2. With whom did you empathize more in the incident at Adele's beauty shop: MaDear or Denny? Why?

3. The Yada Yada prayer group was traumatized by a crime. Have you or someone close to you ever been the victim of a crime? If so, how do you feel toward the perpetrator? If you had a chance for a face-to-face meeting, what do you think would happen? What would you want to happen?

4. How did Yada Yada's decision to visit Becky Wallace in prison affect the different sisters in the prayer group? How did it impact Becky Wallace?

5. If you were the mother of Jamal Wilkins—the boy who Jodi Baxter killed in her car accident in Yada Yada #1—how would you feel to discover her relationship to your other child? How does this discovery affect (1) Jodi? (2) the mother? (3) the child?

6. Jamal's mother can't forgive Jodi, even though Jodi asked for forgiveness at the end of Yada Yada #1. How does this affect Jodi? If the person she has wronged won't forgive, how can she ever be free of the guilt? However, if Jamal's mother does choose to forgive Jodi, what would that forgiveness look like?

7. What prompted Denny's response to MaDear in the final chapter? Why do you think his response was so healing? What questions does his encounter with MaDear raise for you about “repenting for the sins of others”?

8. Examine your own attitudes that may hinder fellowship with other groups of Christians. What is the most difficult or challenging area for you? What would it mean to repent of this attitude?

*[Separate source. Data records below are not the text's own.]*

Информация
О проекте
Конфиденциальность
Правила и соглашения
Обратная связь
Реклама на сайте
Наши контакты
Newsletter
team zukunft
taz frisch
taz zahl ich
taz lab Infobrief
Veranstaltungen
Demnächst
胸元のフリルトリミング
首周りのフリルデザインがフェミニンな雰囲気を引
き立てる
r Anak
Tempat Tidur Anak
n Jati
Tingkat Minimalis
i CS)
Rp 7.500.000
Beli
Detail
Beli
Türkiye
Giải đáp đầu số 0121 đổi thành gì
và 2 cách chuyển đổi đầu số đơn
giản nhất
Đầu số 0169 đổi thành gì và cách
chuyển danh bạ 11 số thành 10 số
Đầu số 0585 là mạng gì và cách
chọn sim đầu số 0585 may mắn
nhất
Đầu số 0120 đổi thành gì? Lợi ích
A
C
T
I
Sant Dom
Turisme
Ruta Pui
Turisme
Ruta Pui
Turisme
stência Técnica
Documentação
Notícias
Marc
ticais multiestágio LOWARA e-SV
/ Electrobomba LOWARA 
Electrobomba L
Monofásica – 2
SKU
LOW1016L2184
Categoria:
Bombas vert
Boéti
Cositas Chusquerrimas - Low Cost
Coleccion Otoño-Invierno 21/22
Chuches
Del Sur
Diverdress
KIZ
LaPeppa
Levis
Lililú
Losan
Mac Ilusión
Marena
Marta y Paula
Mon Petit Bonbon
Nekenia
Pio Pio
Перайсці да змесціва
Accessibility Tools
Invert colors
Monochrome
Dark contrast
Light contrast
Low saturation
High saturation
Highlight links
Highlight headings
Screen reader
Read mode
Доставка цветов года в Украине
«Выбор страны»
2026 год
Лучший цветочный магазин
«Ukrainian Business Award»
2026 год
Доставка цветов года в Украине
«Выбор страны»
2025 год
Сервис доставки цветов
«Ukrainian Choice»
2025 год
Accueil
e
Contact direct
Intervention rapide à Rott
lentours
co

9. How might we “repent of ” or “take responsibility for” past sins of our nation or people group? No matter what your race or ethnicity, what could
you
do to help bring about racial healing among God's people? How can we help each other?

10. Are there relationships in your own life—of any nature— that need healing through repentance or forgiveness? Whether you have “sinned” or “been sinned against,” do you have the courage to take the first step?